Kamala was thrust upon the throne of power by her black voters, but I come from a more merit-based background. She forgot that under Willie Brown, San Francisco was a “safe city” and that all illegal immigrants were considered okay. The Mayor won a lot of praise because he supported Gay Marriage. As a young queer person who pays rent to a city that is largely owned by rich gay men and their supporters (people who have never looked at me as anything but a renter), it makes me sick to know that their need to be married is considered more important than a poor person’s need to not starve.
I think we should be having candlelight vigils for all the people that are wrongfully being locked up and that are starving and dying and not receiving meds because they have to pay money to their landlords.
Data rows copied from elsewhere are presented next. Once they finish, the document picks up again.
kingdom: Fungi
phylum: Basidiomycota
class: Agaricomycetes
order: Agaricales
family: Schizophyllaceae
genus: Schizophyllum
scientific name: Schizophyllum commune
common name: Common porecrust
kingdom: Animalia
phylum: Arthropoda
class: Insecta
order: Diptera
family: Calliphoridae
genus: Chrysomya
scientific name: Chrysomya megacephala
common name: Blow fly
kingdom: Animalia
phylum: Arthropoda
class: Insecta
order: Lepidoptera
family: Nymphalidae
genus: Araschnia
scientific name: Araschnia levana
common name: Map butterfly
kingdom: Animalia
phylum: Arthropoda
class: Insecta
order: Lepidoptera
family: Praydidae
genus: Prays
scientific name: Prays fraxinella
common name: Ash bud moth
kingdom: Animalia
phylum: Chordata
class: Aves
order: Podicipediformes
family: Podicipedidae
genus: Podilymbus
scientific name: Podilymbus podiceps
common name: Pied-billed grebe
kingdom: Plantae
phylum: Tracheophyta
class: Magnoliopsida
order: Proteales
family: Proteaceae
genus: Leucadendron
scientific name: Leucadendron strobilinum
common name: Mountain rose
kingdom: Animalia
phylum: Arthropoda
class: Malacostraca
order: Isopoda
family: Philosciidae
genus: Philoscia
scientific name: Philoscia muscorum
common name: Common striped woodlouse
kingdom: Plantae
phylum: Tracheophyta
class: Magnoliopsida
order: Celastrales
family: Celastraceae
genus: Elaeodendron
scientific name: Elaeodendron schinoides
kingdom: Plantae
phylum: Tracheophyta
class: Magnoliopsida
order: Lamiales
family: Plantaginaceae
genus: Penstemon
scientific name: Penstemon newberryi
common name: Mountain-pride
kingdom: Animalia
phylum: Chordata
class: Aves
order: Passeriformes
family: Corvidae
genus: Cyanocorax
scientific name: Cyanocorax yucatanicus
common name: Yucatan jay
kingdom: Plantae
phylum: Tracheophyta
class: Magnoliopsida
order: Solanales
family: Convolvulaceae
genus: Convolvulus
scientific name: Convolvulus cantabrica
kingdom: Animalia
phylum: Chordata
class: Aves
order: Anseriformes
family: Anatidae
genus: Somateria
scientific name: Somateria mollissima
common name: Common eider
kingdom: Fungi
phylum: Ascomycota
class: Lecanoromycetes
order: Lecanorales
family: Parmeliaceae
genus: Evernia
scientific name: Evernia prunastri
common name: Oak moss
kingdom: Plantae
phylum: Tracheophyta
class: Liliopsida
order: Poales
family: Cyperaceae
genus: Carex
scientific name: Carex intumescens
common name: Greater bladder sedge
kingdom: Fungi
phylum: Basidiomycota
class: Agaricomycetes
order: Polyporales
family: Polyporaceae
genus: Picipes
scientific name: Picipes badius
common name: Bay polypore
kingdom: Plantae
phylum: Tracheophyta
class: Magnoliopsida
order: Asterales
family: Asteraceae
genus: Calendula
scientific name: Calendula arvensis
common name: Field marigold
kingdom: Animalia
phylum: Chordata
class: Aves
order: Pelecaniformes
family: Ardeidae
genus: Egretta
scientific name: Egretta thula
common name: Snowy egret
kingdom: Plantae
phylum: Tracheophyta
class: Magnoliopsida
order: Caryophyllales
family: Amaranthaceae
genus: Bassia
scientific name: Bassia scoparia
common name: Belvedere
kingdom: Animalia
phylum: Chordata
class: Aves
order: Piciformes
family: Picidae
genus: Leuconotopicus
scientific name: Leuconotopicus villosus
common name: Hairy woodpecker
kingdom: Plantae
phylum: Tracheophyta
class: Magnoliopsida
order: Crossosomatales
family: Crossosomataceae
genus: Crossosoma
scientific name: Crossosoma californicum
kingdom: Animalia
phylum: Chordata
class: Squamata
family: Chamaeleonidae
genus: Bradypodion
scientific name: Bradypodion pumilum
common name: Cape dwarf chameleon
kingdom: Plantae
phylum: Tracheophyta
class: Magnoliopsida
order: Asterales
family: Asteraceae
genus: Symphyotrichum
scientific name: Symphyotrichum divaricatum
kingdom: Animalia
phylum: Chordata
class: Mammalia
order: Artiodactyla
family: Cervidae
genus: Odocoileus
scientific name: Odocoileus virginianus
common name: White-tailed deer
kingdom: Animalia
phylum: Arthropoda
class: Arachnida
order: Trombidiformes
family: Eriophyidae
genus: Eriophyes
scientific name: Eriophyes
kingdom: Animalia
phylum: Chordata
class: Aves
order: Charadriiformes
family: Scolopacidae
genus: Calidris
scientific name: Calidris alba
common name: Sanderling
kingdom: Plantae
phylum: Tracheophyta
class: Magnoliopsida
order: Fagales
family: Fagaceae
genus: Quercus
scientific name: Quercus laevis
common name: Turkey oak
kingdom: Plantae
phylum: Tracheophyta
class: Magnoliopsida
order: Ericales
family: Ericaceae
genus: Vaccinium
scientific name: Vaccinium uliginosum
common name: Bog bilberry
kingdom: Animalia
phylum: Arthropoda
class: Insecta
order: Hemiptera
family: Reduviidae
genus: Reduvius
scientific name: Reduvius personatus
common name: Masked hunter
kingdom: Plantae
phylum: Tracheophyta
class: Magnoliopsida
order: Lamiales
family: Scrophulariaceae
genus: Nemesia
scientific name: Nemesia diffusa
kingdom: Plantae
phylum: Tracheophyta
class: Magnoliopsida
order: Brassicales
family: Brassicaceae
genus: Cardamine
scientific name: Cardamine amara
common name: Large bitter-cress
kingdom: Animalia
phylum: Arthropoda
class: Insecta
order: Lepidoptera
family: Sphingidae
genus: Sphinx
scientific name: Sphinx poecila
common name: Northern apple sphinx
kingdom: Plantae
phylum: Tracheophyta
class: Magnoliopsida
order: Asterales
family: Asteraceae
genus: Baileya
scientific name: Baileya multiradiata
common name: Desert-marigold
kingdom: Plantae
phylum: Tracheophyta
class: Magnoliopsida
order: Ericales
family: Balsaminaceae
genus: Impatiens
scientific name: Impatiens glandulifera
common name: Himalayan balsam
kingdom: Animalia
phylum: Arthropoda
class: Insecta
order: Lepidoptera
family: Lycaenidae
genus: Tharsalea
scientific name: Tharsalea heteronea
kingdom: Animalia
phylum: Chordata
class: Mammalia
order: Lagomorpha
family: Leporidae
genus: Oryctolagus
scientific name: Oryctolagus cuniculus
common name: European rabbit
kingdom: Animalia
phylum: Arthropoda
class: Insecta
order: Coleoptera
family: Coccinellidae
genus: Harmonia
America became independent of Britain so that Americans could live free and create their own lives. Now that that has been lost, I don’t see why some Americans –just because they are in a better financial position than I am-- get to further their financial position by making me pay a ridiculous amount of rent every month. That is the crime. If someone is a prostitute or shoplifting from a store, they are desperate and in need. My ethics tell me that they shouldn’t be locked up and that they need a hug and a warm meal. I think San Francisco was a great town once, but the people in charge now are obviously more concerned with gentrifying neighborhoods and making a profit than they are about helping the artistically minded and the diverse population that has made San Francisco a beautiful place to live.